The Court is here holding that since Dr. Wilson testified that it was a standard procedure to tell a patient, and that he was sure he told Scott that there was "a 1% chance of loss, * * * of the hearing in the ear," the doctor was under a duty to relate specific adverse results. This is not in harmony with the decided cases. In so holding, the Court is relieving Scott of the burden of proof which stays with him throughout the trial. The Court, merely because Dr. Wilson thinks he told Scott *306 about the 1% total loss of hearing, and Scott says the doctor did not mention the 1%, has relieved Scott of the burden of establishing by expert testimony of medical witnesses that the disclosures which were admittedly made were not in accordance with those which a reasonable medical practitioner would make under the same or similar circumstances. See Natanson v. Kline, 186 Kan. 393, 350 P.2d 1093, rehearing denied, 187 Kan. 186, 354 P.2d 670 (1960); Williams v. Menehan, 191 Kan. 6, 379 P.2d 292 (1963). Kline was a case where the physician failed in his legal duty to make any disclosure whatever to the patient of the dangers and hazards inherent in the proposed treatment. The Court held:
"Whether or not a physician has advised his patient of the inherent risks and hazards in a proposed form of treatment is a question of fact concerning which lay witnesses are competent to testify, and the establishment of such fact is not dependent upon expert medical testimony. It is only when the facts concerning the actual disclosures made to the patient are ascertained, or ascertainable by the trier of the facts, that the expert testimony of medical witnesses is required to establish whether such disclosures are in accordance with those which a reasonable medical practitioner would make under the same or similar circumstances."

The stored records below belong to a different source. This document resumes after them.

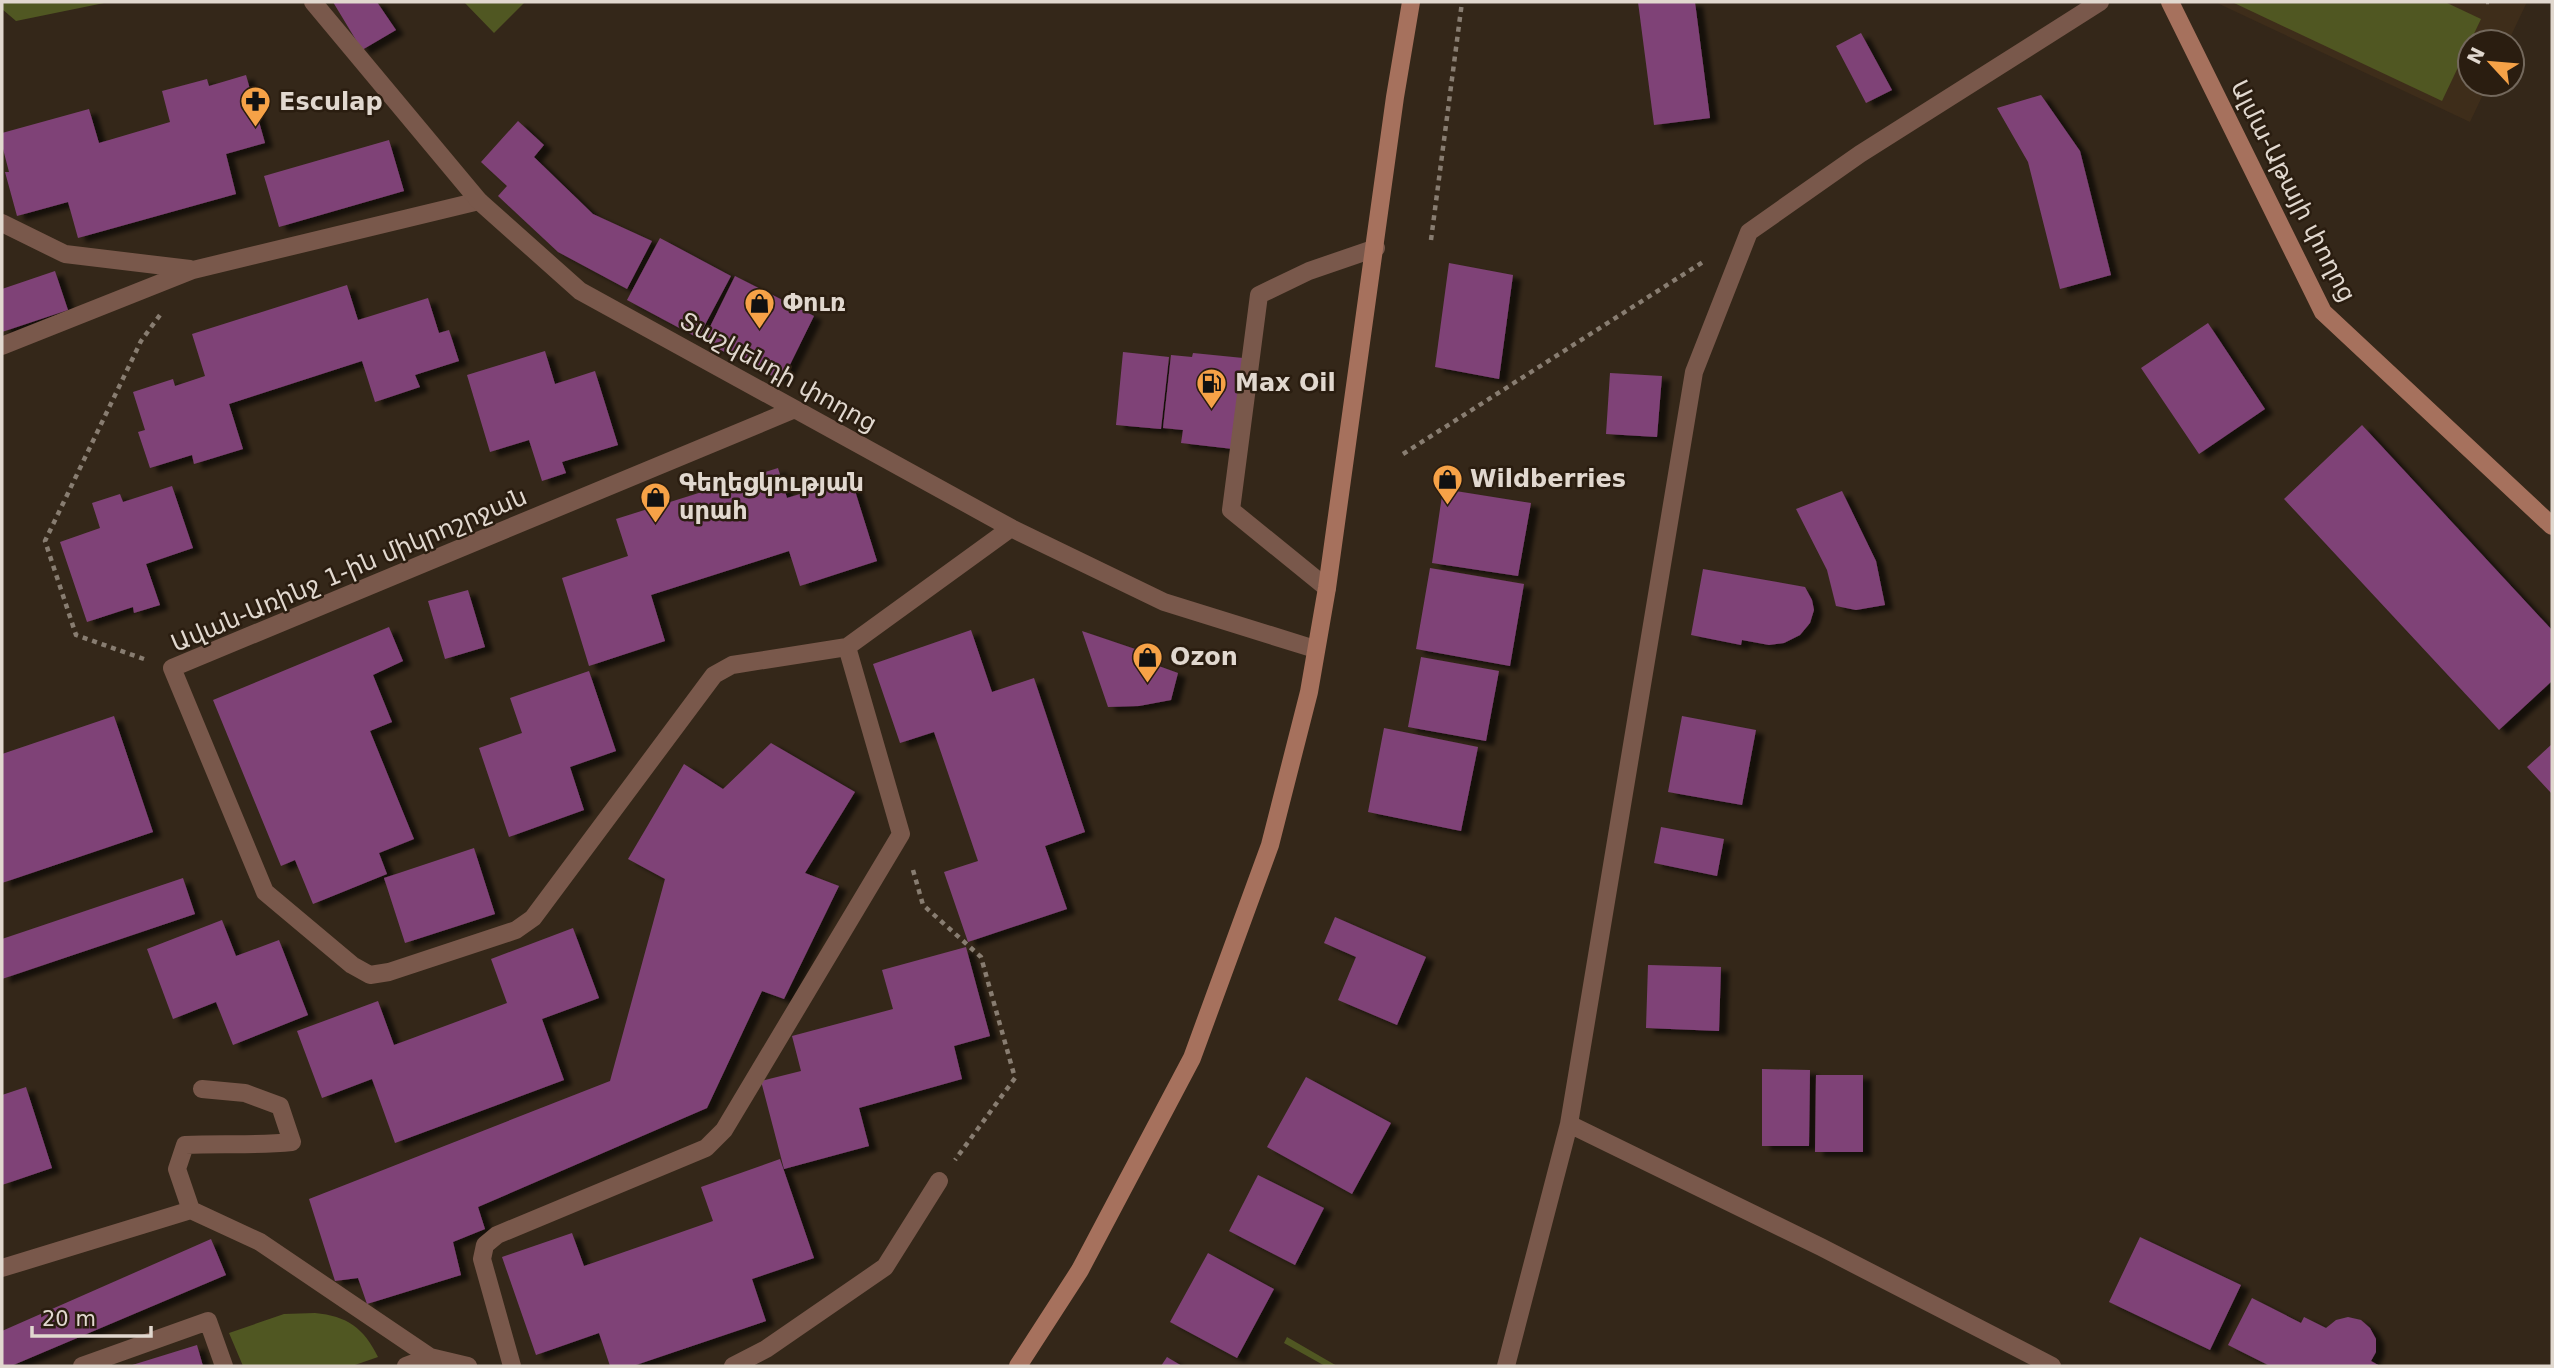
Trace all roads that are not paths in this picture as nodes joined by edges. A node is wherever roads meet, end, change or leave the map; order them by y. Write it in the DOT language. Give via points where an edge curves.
graph roads {
  1 [pos="313,2"];
  2 [pos="1411,2"];
  3 [pos="2099,2"];
  4 [pos="2170,2"];
  5 [pos="479,201"];
  6 [pos="2,223"];
  7 [pos="1376,248"];
  8 [pos="193,270"];
  9 [pos="2,346"];
  10 [pos="795,409"];
  11 [pos="2552,526"];
  12 [pos="1011,528"];
  13 [pos="1327,588"];
  14 [pos="847,647"];
  15 [pos="1315,649"];
  16 [pos="202,1089"];
  17 [pos="1569,1124"];
  18 [pos="939,1181"];
  19 [pos="191,1210"];
  20 [pos="2,1268"];
  21 [pos="430,1357"];
  22 [pos="82,1366"];
  23 [pos="224,1366"];
  24 [pos="406,1366"];
  25 [pos="468,1366"];
  26 [pos="512,1366"];
  27 [pos="733,1366"];
  28 [pos="1018,1366"];
  29 [pos="1506,1366"];
  30 [pos="2052,1366"];
  1 -- 5 [label="street, Տաշկենդի փողոց"];
  2 -- 7 [label="main road"];
  3 -- 17 [label="street" via="1860,154 1749,232 1694,372"];
  4 -- 11 [label="main road, Ալմա-Աթայի փողոց" via="2323,312"];
  5 -- 8 [label="street"];
  5 -- 10 [label="street, Տաշկենդի փողոց" via="580,291"];
  6 -- 8 [label="street" via="65,254"];
  7 -- 13 [label="main road"];
  7 -- 13 [label="street" via="1309,271 1259,295 1231,510"];
  8 -- 9 [label="street"];
  10 -- 12 [label="street, Տաշկենդի փողոց"];
  10 -- 14 [label="street, Ավան-Առինջ 1-ին միկրոշրջան" via="172,668 265,892 370,975 516,930 533,918 714,675 732,665"];
  12 -- 14 [label="street, Ավան-Առինջ 1-ին միկրոշրջան"];
  12 -- 15 [label="street, Տաշկենդի փողոց" via="1164,602"];
  13 -- 15 [label="main road"];
  14 -- 26 [label="street" via="901,834 724,1130 706,1148 497,1235 485,1245 482,1259"];
  15 -- 28 [label="main road" via="1309,692 1270,845 1192,1058 1080,1270"];
  16 -- 19 [label="street" via="245,1093 280,1106 292,1142 185,1145 177,1169"];
  17 -- 29 [label="street"];
  17 -- 30 [label="street"];
  18 -- 27 [label="street" via="885,1267 766,1349"];
  19 -- 20 [label="street"];
  19 -- 21 [label="street" via="260,1242"];
  21 -- 24 [label="street"];
  21 -- 25 [label="street"];
  22 -- 23 [label="street" via="208,1321"];
}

In Williams, the Kansas Supreme Court said:
"At the outset it may be stated that all of the parties rely on our recent case of Natanson v. Kline, 186 Kan. 393, 350 P.2d 1093, rehearing denied 187 Kan. 186, 354 P.2d 670, the parties seeking to place a different construction on what was said with reference to informed consent. We said in the Natanson case at page 406 it is the duty of a doctor to make a reasonable disclosure to his patient of the nature and probable consequences of the suggested or recommended treatment, and to make a reasonable disclosure of the dangers within his knowledge which are incident or possible in the treatment he proposes to administer. But this does not mean that a doctor is under an obligation to describe in detail all of the possible consequences of treatment. To make a complete disclosure of all facts, diagnoses and alternatives or possibilities which might occur to the doctor could so alarm the patient that it would, in fact, constitute bad medical practice."
The cases from other jurisdictions draw a distinction as to the type of proof required where the doctor gave no warning and where the doctor gave some warning. It is my position that Dr. Wilson has made no admission in this case which would forego the necessity of proof by Scott that where there is testimony regarding the type or extent of warning given the patient (Scott in this instance), then the expert testimony of medical witnesses is required to establish whether such disclosures are in accordance with those which a reasonable medical practitioner would make under the same or similar circumstances. By his testimony, the doctor has not waived this requirement. The question of whether or not a surgeon is under a duty to warn a patient of the possibility of a specific adverse result of a stapedectomy depends upon the general practice followed by the medical profession and not upon the personal opinion of a layman. See Govin v. Hunter, 374 P.2d 421 (Sup.Ct.Wyoming, 1962). The question of whether or not Dr. Wilson mentioned the 1% total loss possibility is not an ultimate issue in this case.
I would reverse the judgment of the Court of Civil Appeals and affirm that of the trial court.
GRIFFIN and HAMILTON, JJ., join in this dissent.